A question that is still debated upon is, whether right to die comes under the ambit of Right to Life or not. The 1994 judgment of Ratinam v. Union of India, made it clear that right to life means right to live with dignity and does not indicate leading a life of continued tragedy. However, this aspect again came under scrutiny in Gian Kaur v. State of Punjab in which the Court upheld the constitutionality of Section 309 of the Indian Penal Code, 1860, that makes “attempt to suicide” an offence. In that case the ruling was based on the fact that Article 21 of the Constitution of India being a natural right cannot be intended to have included suicide which is an unnatural act of extinction of life.
Going a little deeper into the philosophy of the Indian Penal Code that was drafted by a Christian, will help us understand Section 309 better. Christians believe that life is a gift given by God, and hence it would be a crime if we try to kill ourselves against his will, which is nothing less than disrespecting his command. On the other end, we have the Jains, who have a completely different outlook, they consider a person’s body to be a trapping and just another transitory object in our possession, which needs to be gotten rid of in order to attain a higher degree of peace and so they have been practicing ‘Santhara’, in which a person starves himself/herself to death. It is only people who are suffering from an incurable disease, disability or someone whose days are numbered who are allowed to observe such a fast.

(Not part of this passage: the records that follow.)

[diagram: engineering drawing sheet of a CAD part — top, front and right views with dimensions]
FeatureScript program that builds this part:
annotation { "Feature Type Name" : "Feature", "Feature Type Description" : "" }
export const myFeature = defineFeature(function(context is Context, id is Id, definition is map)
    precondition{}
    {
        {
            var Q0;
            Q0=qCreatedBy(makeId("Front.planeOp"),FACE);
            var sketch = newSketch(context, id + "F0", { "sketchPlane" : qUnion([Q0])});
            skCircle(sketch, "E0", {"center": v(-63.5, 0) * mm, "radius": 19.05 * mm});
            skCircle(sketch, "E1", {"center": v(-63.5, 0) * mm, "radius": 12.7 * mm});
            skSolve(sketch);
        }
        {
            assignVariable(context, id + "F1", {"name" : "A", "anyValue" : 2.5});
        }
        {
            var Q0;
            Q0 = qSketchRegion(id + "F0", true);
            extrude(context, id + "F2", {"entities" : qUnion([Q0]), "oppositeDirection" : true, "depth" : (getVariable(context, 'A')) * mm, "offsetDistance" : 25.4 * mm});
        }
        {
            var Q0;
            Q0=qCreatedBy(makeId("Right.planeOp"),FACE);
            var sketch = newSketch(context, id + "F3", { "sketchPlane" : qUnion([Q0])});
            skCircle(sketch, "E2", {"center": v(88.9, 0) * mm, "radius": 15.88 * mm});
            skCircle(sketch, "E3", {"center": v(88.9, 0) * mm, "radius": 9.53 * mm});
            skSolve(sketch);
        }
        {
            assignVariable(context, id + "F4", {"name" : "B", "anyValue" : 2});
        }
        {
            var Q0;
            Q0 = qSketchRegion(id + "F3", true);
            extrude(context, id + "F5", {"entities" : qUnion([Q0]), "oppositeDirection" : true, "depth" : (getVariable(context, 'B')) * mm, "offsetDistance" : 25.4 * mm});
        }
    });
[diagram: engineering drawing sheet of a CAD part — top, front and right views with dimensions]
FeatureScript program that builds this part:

Jainism is one of the most peace loving religious groups that practices non-violence to the maximum extent possible. This tradition of ‘Santhara’ is not thrust down anybody’s throat and only those willing can come forward. Jains have objected to the use of the term ‘suicide’ for this pious surrender of oneself. Suicide as defined in Merriam-Webster dictionary is ‘the act or an instance of taking one’s own life voluntarily and intentionally especially by a person of years of discretion and of sound mind’ and ‘Santhara’ can very well fall within its ambit. The motivation of the act in both cases may be different but end result is the same, and in criminal law, motivation is generally considered redundant if you have an intention to do a particular act; it does not even justify the act of a poor boy who steals food because of hunger. So, I fail to understand where the ambiguity lies in this case.

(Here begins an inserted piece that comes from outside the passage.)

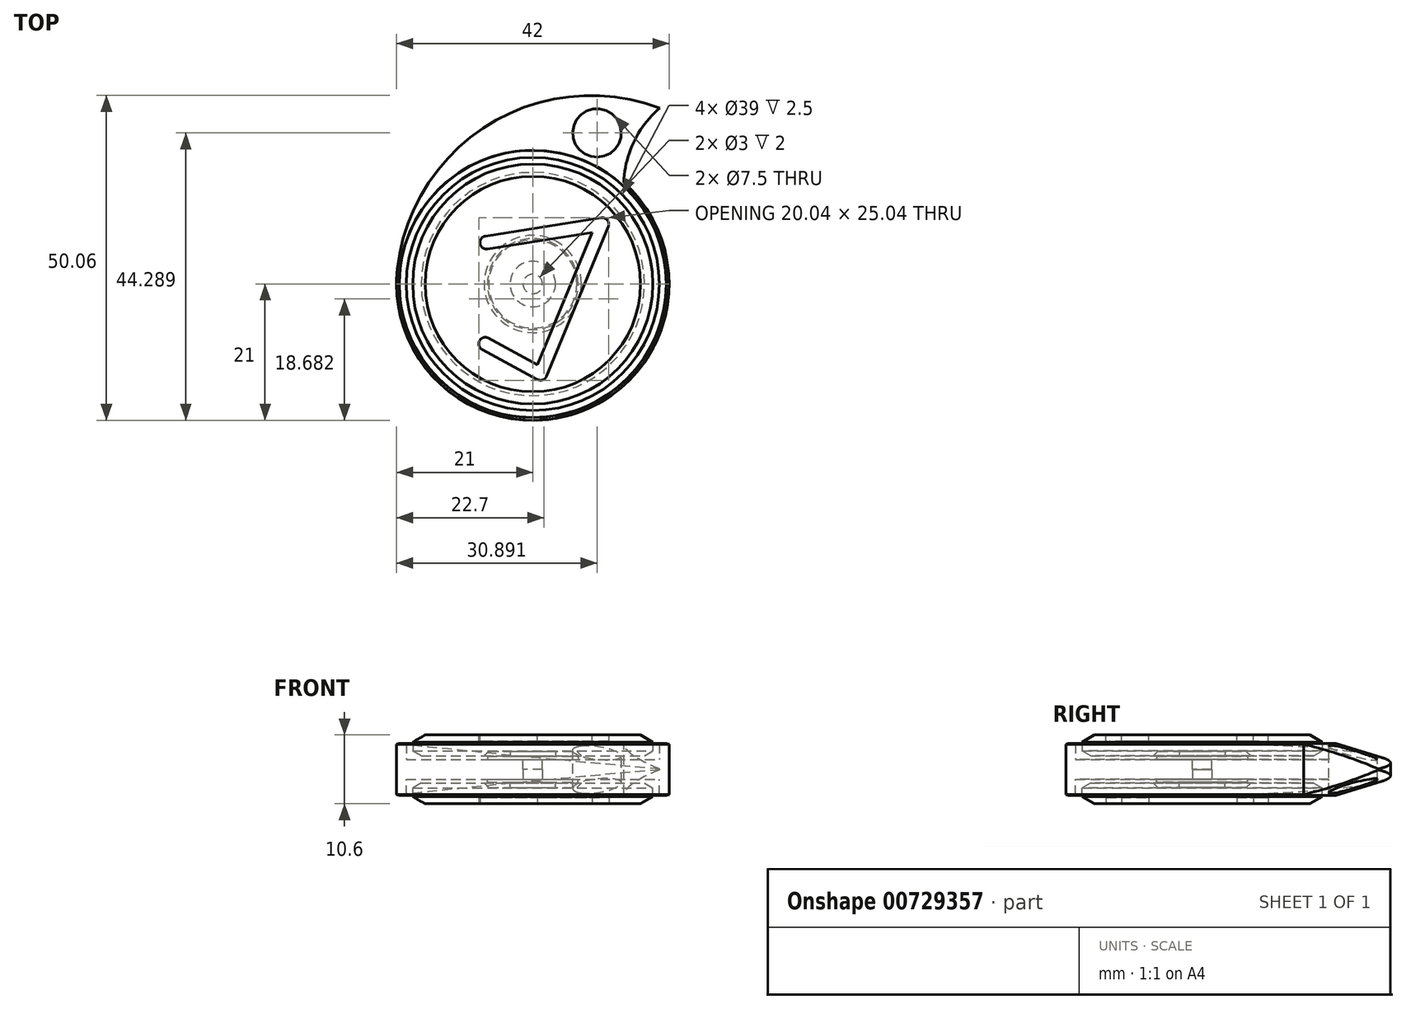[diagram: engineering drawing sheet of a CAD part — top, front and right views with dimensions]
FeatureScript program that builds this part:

Amidst all these discussions what really struck me was that how passionately everyone was arguing on ideological lines. These metaphysical aspects with no tangible form can be debated till eternity, what must be taken into consideration is the existing life and protection of it, not because it is a gift but because it is something that is of value not only to the ‘State’ but also the people around.
As for people who are suffering gravely we already have the means of ‘passive euthanasia’ as approved by the honourable Supreme Court in Aruna Shanbaug case. Though being an optimistic person, I would like to believe that what if there is a breakthrough and we find a cure to that ailment, but yes seeing somebody suffer helplessly can be painful for not only the person suffering but also for the people who have to see the sufferings of the person. ‘Passive euthanasia’ and ‘Santhara’ are almost on similar lines, where there is a complete withdrawal of life support system. The last ground on which ‘Santhara’ may be allowed is, when the person is ‘nearing his/her death’. This is one ambiguous ground which I feel cannot be decided with certainty and is hence redundant. Age is just a number, is not a rhetoric but a truth which can be seen in reality when you meet some lively 80-90 years old people who have a much more positive and productive life than the younger lot. So can one say that they are ‘nearing their end’? There can be no mathematical formula and with scientific advancements the life expectancy and longevity is on a rise. Some might argue that it is not the age but when the responsibilities are over that the person is said to be on the ‘nearing his end’. Since our discussions are all based on hypothetical instances, I think I can take the liberty to raise another hypothetical situation where one’s grandchildren may become orphans after their grandparents observed Santhara that is their parents die after their grandparents. They would be rendered destitute who if their grandparents were alive would have had someone to fall back on, and this is not such an extraordinary situation that is not foreseeable and it cannot be said that the grandchildren are not their grandparent’s responsibility. I fail to see how one can define who and more specifically when can a person be said to be nearing death.
More so, I do not know how comfortable would the family members be, seeing their beloved gradually diminishing into vacuum, a fragile frame starving to death, the bony structure becoming so vivid with a pale skin sticking tautly to it, but all one can do is wait in apprehension knowing the certainty of death lurking on the person’s head. This apprehension and uncertainty of the certainty can be no less traumatising, so how can it be called non-violent?
In the end I would just like to conclude by saying that it is better to live in the world with the reality that we can see, instead of basing our acts on mere assumptions of going to heaven after death. Where is this heaven? How does it look like? Is starving a ticket to the place called heaven? There is a lot of suffering in this world already, it would be better to use one’s life productively till the last minute possible, helping others on this very ‘Earth’ and maybe then proceeding to the next world and continuing with these compassionate deeds even there, if it exists at all.